• _Supplied data_:
%%
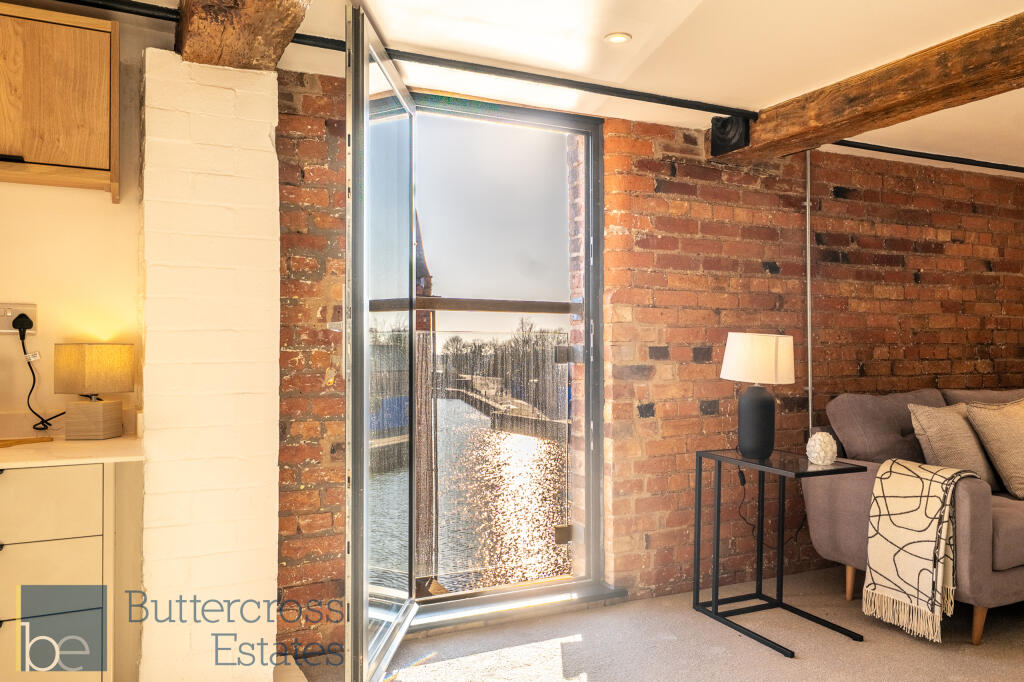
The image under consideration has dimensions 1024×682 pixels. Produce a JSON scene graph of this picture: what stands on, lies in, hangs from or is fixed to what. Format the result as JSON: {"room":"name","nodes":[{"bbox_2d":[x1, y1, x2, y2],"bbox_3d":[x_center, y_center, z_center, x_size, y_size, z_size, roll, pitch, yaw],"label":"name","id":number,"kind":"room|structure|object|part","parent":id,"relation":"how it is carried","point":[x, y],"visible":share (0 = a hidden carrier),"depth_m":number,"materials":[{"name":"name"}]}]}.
{"room":"living room","nodes":[
{"label":"living room","id":0,"kind":"room"},
{"bbox_2d":[0,3,148,439],"bbox_3d":[-2.134,0.047,2.265,2.198,2.200,0.171,0,0,-26],"label":"white wall","id":1,"kind":"structure","parent":0,"point":[15,185],"depth_m":2.56,"materials":[{"name":"beige paint"}]},
{"bbox_2d":[0,303,37,334],"bbox_3d":[-1.524,-0.069,2.435,0.123,0.091,0.015,0,0,-26],"label":"wall socket","id":2,"kind":"object","parent":1,"relation":"attached to","point":[7,331],"visible":0.78,"depth_m":2.44,"materials":[{"name":"white"}]},
{"bbox_2d":[12,313,32,334],"bbox_3d":[-1.504,-0.040,2.442,0.055,0.082,0.057,0,0,-26],"label":"power plug","id":3,"kind":"object","parent":2,"relation":"in","point":[15,321],"visible":0.77,"depth_m":2.43,"materials":[{"name":"black plastic"}]},
{"bbox_2d":[20,322,61,431],"bbox_3d":[-1.462,0.123,2.506,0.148,0.308,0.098,0,0,-14],"label":"power cord","id":4,"kind":"object","parent":3,"relation":"attached to","point":[29,362],"visible":0.91,"depth_m":2.49,"materials":[{"name":"black plastic"}]},
{"bbox_2d":[0,2,121,196],"bbox_3d":[-1.563,-0.705,2.261,0.789,0.511,0.306,0,0,-26],"label":"upper cabinet","id":5,"kind":"object","parent":1,"relation":"attached to","point":[81,164],"visible":1,"depth_m":2.26,"materials":[{"name":"brown wood"}]},
{"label":"handle","id":6,"kind":"part","parent":5,"relation":"part of","materials":[{"name":"black metal"}]},
{"bbox_2d":[140,42,281,681],"bbox_3d":[-1.027,0.128,2.682,0.396,2.070,0.495,0,0,-26],"label":"brick pillar","id":7,"kind":"structure","parent":0,"point":[265,128],"depth_m":2.46,"materials":[{"name":"white brick"}]},
{"bbox_2d":[60,0,1023,174],"bbox_3d":[1.298,-1.094,1.764,7.114,0.125,4.518,0,0,-26],"label":"ceiling","id":8,"kind":"structure","parent":0,"point":[644,32],"depth_m":2.78,"materials":[{"name":"white paint"}]},
{"bbox_2d":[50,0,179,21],"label":"pipe","id":9,"kind":"object","parent":8,"relation":"attached to","point":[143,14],"visible":0.95,"depth_m":2.37,"materials":[{"name":"black metal"}]},
{"bbox_2d":[173,0,312,69],"bbox_3d":[-0.136,-0.941,0.879,0.307,0.223,4.164,0,0,-26],"label":"wooden beam","id":10,"kind":"structure","parent":8,"relation":"attached to","point":[235,2],"depth_m":2.16,"materials":[{"name":"brown wood"}]},
{"bbox_2d":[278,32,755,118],"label":"pipe","id":11,"kind":"object","parent":8,"relation":"attached to","point":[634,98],"visible":0.89,"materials":[{"name":"black metal"}]},
{"bbox_2d":[604,32,631,44],"bbox_3d":[0.357,-1.018,2.678,0.091,0.008,0.090,0,0,-26],"label":"ceiling light","id":12,"kind":"object","parent":8,"relation":"in","point":[618,36],"visible":0.99,"depth_m":2.67,"materials":[{"name":"white"}]},
{"bbox_2d":[709,11,1023,168],"bbox_3d":[1.952,-0.920,1.974,0.252,0.182,4.203,0,0,-26],"label":"wooden beam","id":13,"kind":"structure","parent":8,"relation":"attached to","point":[912,102],"depth_m":2.90,"materials":[{"name":"brown wood"}]},
{"bbox_2d":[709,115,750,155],"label":"beam end","id":14,"kind":"object","parent":13,"relation":"attached to","point":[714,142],"visible":0.88,"depth_m":3.53,"materials":[{"name":"black metal"}]},
{"bbox_2d":[828,139,1023,172],"bbox_3d":[2.475,-0.968,4.264,2.656,0.045,0.051,0,0,-26],"label":"ceiling conduit","id":15,"kind":"object","parent":8,"relation":"attached to","point":[944,160],"visible":0.91,"depth_m":4.12,"materials":[{"name":"black metal"}]},
{"bbox_2d":[270,73,1023,644],"bbox_3d":[1.461,0.083,4.159,5.600,2.253,0.240,0,0,-26],"label":"brick wall","id":16,"kind":"structure","parent":0,"point":[944,207],"depth_m":3.75,"materials":[{"name":"red brick"}]},
{"bbox_2d":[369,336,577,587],"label":"balcony railing","id":17,"kind":"object","parent":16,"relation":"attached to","point":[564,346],"visible":0.46,"depth_m":3.61,"materials":[{"name":"glass"}]},
{"bbox_2d":[411,92,606,622],"bbox_3d":[-0.102,0.064,3.479,1.204,2.231,0.162,0,0,-26],"label":"glass door","id":18,"kind":"structure","parent":16,"relation":"in","point":[588,219],"depth_m":3.56,"materials":[{"name":"glass"}]},
{"bbox_2d":[343,1,417,681],"bbox_3d":[-0.435,0.056,2.851,0.147,2.179,0.960,0,0,3],"label":"glass door","id":19,"kind":"structure","parent":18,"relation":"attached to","point":[367,86],"depth_m":2.59,"materials":[{"name":"clear glass"}]},
{"bbox_2d":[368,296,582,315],"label":"window railing","id":20,"kind":"object","parent":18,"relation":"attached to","point":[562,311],"visible":0.71,"depth_m":3.51,"materials":[{"name":"brown"}]},
{"bbox_2d":[804,151,813,437],"bbox_3d":[1.507,-0.139,4.049,0.047,1.688,0.050,0,0,-26],"label":"wall conduit","id":21,"kind":"object","parent":16,"relation":"attached to","point":[808,287],"visible":0.79,"depth_m":4.04,"materials":[{"name":"metal"}]},
{"bbox_2d":[291,564,1023,681],"bbox_3d":[1.668,1.208,1.646,6.544,0.104,4.789,0,0,-26],"label":"carpet floor","id":22,"kind":"structure","parent":0,"point":[912,643],"depth_m":3.04,"materials":[{"name":"carpet"}]},
{"bbox_2d":[0,461,119,681],"bbox_3d":[-1.583,0.732,2.148,0.910,0.819,0.545,0,0,-26],"label":"drawer cabinet","id":23,"kind":"object","parent":22,"relation":"on","point":[45,490],"visible":0.89,"depth_m":2.08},
{"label":"drawer","id":24,"kind":"part","parent":23,"relation":"part of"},
{"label":"drawer","id":25,"kind":"part","parent":23,"relation":"part of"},
{"bbox_2d":[0,433,145,468],"bbox_3d":[-1.677,0.315,2.121,1.252,0.026,0.620,0,0,-26],"label":"countertop","id":26,"kind":"structure","parent":23,"relation":"on","point":[109,442],"depth_m":2.18,"materials":[{"name":"stone"}]},
{"bbox_2d":[0,436,53,447],"bbox_3d":[-1.486,0.296,2.318,0.145,0.013,0.245,0,0,33],"label":"wooden board","id":27,"kind":"object","parent":26,"relation":"on","point":[21,440],"visible":0.99,"depth_m":2.33,"materials":[{"name":"brown wood"}]},
{"bbox_2d":[54,343,133,440],"bbox_3d":[-1.297,0.151,2.474,0.166,0.290,0.174,0,0,10],"label":"table lamp","id":28,"kind":"object","parent":26,"relation":"on","point":[99,360],"visible":0.99,"depth_m":2.41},
{"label":"lamp base","id":29,"kind":"part","parent":28,"relation":"part of","materials":[{"name":"beige wood"}]},
{"bbox_3d":[-1.321,0.087,2.528,0.209,0.151,0.193,0,0,10],"label":"lamp shade","id":30,"kind":"part","parent":28,"relation":"part of","materials":[{"name":"beige fabric"}]},
{"bbox_2d":[691,446,862,656],"bbox_3d":[1.079,0.840,3.287,0.426,0.675,0.605,0,0,-26],"label":"side table","id":31,"kind":"object","parent":22,"relation":"on","point":[720,458],"visible":0.95,"depth_m":3.31,"materials":[{"name":"black metal"}]},
{"bbox_2d":[720,331,795,460],"bbox_3d":[1.059,0.229,3.430,0.303,0.544,0.303,0,0,-26],"label":"table lamp","id":32,"kind":"object","parent":31,"relation":"on","point":[756,448],"visible":0.99,"depth_m":3.34,"materials":[{"name":"ceramic"}]},
{"bbox_3d":[1.045,0.345,3.415,0.168,0.305,0.174,1,1,4],"label":"lamp base","id":33,"kind":"part","parent":32,"relation":"part of","materials":[{"name":"black ceramic"}]},
{"bbox_3d":[1.071,0.081,3.480,0.346,0.207,0.342,1,0,34],"label":"drum shade","id":34,"kind":"part","parent":32,"relation":"part of","materials":[{"name":"white fabric"}]},
{"bbox_2d":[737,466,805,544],"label":"power cord","id":35,"kind":"object","parent":32,"relation":"attached to","point":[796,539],"visible":0.61,"depth_m":3.86,"materials":[{"name":"black plastic"}]},
{"bbox_2d":[806,431,837,464],"bbox_3d":[1.263,0.436,3.244,0.121,0.130,0.120,0,0,-26],"label":"decorative ball","id":36,"kind":"object","parent":31,"relation":"on","point":[828,438],"visible":1,"depth_m":3.20,"materials":[{"name":"white"}]},
{"bbox_2d":[805,385,1023,644],"bbox_3d":[2.499,0.710,3.787,2.082,0.929,0.963,0,0,-26],"label":"sofa","id":37,"kind":"object","parent":22,"relation":"on","point":[984,517],"visible":0.69,"depth_m":3.56,"materials":[{"name":"fabric"}]},
{"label":"sofa leg","id":38,"kind":"part","parent":37,"relation":"part of","materials":[{"name":"wood"}]},
{"bbox_2d":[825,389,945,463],"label":"back cushion","id":39,"kind":"object","parent":37,"relation":"on","point":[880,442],"visible":0.6,"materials":[{"name":"grey fabric"}]},
{"bbox_2d":[863,458,983,641],"bbox_3d":[1.678,0.816,3.191,0.394,0.612,0.367,0,0,-26],"label":"throw blanket","id":40,"kind":"object","parent":37,"relation":"on","point":[938,480],"visible":0.98,"depth_m":3.11,"materials":[{"name":"beige fabric"}]},
{"bbox_2d":[907,401,999,489],"bbox_3d":[2.046,0.479,3.621,0.481,0.401,0.275,0,0,-26],"label":"cushion","id":41,"kind":"object","parent":37,"relation":"on","point":[932,424],"visible":0.73,"depth_m":3.52,"materials":[{"name":"beige fabric"}]},
{"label":"sofa leg","id":42,"kind":"part","parent":37,"relation":"part of","materials":[{"name":"brown wood"}]},
{"bbox_2d":[964,398,1023,497],"bbox_3d":[2.347,0.479,3.609,0.498,0.419,0.301,0,0,-26],"label":"cushion","id":43,"kind":"object","parent":37,"relation":"on","point":[978,420],"visible":0.99,"depth_m":3.54,"materials":[{"name":"beige fabric"}]},
{"label":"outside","id":44,"kind":"structure","parent":0,"visible":0},
{"bbox_2d":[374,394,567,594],"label":"river","id":45,"kind":"structure","parent":44,"point":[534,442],"materials":[{"name":"liquid"}]},
{"label":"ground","id":46,"kind":"structure","parent":44,"visible":0},
{"bbox_2d":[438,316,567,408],"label":"tree","id":47,"kind":"object","parent":46,"relation":"on","point":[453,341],"visible":0.42,"materials":[{"name":"plant"}]},
{"bbox_2d":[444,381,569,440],"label":"dock","id":48,"kind":"object","parent":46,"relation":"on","point":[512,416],"visible":0.59,"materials":[{"name":"brown"}]}
]}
%%
• _Work instructions_:
Return every line of the preceding records in which the word "wall" appears.

• _Exercise answer_:
{"bbox_2d":[0,3,148,439],"bbox_3d":[-2.134,0.047,2.265,2.198,2.200,0.171,0,0,-26],"label":"white wall","id":1,"kind":"structure","parent":0,"point":[15,185],"depth_m":2.56,"materials":[{"name":"beige paint"}]},
{"bbox_2d":[0,303,37,334],"bbox_3d":[-1.524,-0.069,2.435,0.123,0.091,0.015,0,0,-26],"label":"wall socket","id":2,"kind":"object","parent":1,"relation":"attached to","point":[7,331],"visible":0.78,"depth_m":2.44,"materials":[{"name":"white"}]},
{"bbox_2d":[270,73,1023,644],"bbox_3d":[1.461,0.083,4.159,5.600,2.253,0.240,0,0,-26],"label":"brick wall","id":16,"kind":"structure","parent":0,"point":[944,207],"depth_m":3.75,"materials":[{"name":"red brick"}]},
{"bbox_2d":[804,151,813,437],"bbox_3d":[1.507,-0.139,4.049,0.047,1.688,0.050,0,0,-26],"label":"wall conduit","id":21,"kind":"object","parent":16,"relation":"attached to","point":[808,287],"visible":0.79,"depth_m":4.04,"materials":[{"name":"metal"}]},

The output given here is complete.